Bilayer graphene is susceptible to a family of unusual broken symmetry states with spin and valley dependent layer polarization. We report on a microscopic study of the domain walls in these systems, demonstrating that they have interesting microscopic structure related to the topological character of the ordered states. We use our results to show that the metal-insulator transition temperature in bilayer graphene is reduced from mean-field estimates by thermal excitation of domain walls.

Figure 1

(a) Schematic summary of our domain wall calculations. Two domain walls are oriented along the $y$ direction and the mass changes sign along the $x$ direction. (b),(c) Typical mean-field solutions for $m_z(x)$ and $m_x(x)$ variation across a domain wall. Note the different scales in (b) and (c). (d) Energy spectrum of a model with sharp domain walls. The gray area is the bulk continuum.

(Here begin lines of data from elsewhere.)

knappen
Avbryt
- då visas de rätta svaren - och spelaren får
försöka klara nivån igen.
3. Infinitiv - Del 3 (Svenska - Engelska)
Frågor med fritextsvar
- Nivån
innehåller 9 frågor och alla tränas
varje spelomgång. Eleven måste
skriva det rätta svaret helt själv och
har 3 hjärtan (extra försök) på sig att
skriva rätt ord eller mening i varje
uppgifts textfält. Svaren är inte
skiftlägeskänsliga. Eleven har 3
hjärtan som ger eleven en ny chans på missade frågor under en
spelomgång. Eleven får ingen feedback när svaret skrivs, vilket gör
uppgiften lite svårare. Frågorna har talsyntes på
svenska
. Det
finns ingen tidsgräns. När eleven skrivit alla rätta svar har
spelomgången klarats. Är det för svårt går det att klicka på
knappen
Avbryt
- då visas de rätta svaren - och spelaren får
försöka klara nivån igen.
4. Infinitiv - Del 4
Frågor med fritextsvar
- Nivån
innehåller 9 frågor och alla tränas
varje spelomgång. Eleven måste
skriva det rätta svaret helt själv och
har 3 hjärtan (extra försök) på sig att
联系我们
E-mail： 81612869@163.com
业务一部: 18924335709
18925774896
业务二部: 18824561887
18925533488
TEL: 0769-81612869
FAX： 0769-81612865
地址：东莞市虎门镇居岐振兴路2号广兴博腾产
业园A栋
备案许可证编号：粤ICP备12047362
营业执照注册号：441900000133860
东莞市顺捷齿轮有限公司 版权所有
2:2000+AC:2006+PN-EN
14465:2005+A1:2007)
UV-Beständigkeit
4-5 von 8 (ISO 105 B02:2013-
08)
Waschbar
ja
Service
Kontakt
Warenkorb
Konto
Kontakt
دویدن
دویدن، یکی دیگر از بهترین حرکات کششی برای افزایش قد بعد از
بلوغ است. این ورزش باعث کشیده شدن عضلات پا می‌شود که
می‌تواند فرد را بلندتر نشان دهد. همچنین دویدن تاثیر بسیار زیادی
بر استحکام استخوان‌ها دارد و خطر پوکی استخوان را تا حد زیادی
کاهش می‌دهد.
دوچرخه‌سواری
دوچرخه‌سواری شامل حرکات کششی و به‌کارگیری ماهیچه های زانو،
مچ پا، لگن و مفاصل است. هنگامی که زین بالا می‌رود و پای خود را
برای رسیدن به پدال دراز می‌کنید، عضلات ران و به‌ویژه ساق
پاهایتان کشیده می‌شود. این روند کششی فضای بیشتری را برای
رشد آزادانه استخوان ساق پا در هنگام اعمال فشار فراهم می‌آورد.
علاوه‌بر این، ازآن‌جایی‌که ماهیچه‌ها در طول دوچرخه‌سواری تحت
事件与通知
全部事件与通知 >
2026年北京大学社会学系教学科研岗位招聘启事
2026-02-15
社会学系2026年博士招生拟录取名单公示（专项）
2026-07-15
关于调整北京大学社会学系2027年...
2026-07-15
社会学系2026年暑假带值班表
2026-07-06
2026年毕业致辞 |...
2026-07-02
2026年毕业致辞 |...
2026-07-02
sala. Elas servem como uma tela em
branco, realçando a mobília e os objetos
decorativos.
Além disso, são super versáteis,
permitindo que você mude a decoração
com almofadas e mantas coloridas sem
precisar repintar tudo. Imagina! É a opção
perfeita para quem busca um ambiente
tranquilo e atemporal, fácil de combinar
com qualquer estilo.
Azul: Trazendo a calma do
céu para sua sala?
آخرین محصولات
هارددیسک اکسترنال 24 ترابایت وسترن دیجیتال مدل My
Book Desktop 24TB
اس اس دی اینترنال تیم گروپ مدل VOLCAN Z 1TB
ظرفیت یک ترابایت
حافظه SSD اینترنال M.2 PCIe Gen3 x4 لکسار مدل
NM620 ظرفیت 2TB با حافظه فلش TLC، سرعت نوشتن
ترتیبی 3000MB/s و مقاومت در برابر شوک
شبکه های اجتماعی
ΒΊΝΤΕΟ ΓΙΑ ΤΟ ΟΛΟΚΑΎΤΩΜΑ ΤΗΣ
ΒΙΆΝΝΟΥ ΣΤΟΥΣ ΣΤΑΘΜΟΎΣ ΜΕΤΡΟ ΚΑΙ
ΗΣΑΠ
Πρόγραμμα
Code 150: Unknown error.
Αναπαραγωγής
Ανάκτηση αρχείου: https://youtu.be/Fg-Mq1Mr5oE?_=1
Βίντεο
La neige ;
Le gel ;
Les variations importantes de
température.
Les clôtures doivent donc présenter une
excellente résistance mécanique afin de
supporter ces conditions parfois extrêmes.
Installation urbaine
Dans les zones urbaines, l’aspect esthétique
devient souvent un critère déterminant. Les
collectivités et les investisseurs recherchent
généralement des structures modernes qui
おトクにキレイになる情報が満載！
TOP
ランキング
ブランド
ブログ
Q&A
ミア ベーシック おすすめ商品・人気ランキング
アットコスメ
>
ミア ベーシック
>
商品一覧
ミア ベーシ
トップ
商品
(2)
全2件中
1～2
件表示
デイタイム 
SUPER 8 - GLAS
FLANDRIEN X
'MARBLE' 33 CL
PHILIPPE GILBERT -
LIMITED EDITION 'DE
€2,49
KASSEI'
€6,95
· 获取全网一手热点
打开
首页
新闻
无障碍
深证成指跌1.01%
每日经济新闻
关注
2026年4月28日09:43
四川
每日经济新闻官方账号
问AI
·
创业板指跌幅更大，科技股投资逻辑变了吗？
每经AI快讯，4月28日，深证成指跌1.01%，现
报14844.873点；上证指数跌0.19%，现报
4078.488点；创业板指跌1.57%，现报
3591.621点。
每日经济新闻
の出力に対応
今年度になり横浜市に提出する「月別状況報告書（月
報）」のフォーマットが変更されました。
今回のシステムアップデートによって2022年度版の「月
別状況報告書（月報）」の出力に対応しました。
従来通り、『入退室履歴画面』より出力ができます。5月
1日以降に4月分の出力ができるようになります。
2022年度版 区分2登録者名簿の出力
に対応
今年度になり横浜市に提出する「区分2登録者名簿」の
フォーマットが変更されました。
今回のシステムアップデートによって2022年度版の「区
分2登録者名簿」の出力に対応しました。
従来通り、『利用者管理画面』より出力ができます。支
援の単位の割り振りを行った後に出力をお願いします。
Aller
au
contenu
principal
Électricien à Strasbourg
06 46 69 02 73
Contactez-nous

Black and gray colors are used to distinguish chiral states localized at the domain walls which propagate in opposite directions, while solid and dashed lines are used to distinguish states with $⟨{\sigma }_x⟩<(>)0$. The two black dots identify the states with $E=\pm |m_0|/\sqrt{2}$.

Figure 2

Microscopic domain wall properties for square simulation cells with side $L$ and a uniform energy gap $2m_0$. In these figures, red dots are numerical data, while the thin solid lines are power-law fits. (a) Condensation energy $E_{\mathrm{c}}$ of bilayer graphene (in units ${\gamma }_1/\mu {\mathrm{m}}^2$) as a function of $m_0$. The dashed line is obtained from microscopic calculations. (b) Domain wall width $\xi$ as a function of $m_0$. (c) Domain wall energy $E_{\mathrm{DW}}$ as a function of $L$. (d) Domain wall surface tension $J\equiv E_{\mathrm{DW}}/L$ (in units of ${\gamma }_1/0.1\mu {\mathrm{m}}^2$) as a function of $m_0$. The dashed line is the Ginzburg-Landau theory prediction for the domain wall surface tension. (e) and (f) Comparison of the collective ($T_c^{\mathrm{DW}}$) and mean-field ($T_c^{\mathrm{MF}}$) critical temperatures.

Figure 3

Tight-binding calculation of distinct domain wall zero-mode patterns in gapped bilayer graphene samples with spin-rotational invariance. The red lines denote the zero modes localized at domain walls between (a) two QAH regions with opposite total Hall conductance, (b) two QVH regions with opposite layer polarization, and (c) a QVH and a QAH region. The gray lines represent the edge states on the outermost zigzag boundaries.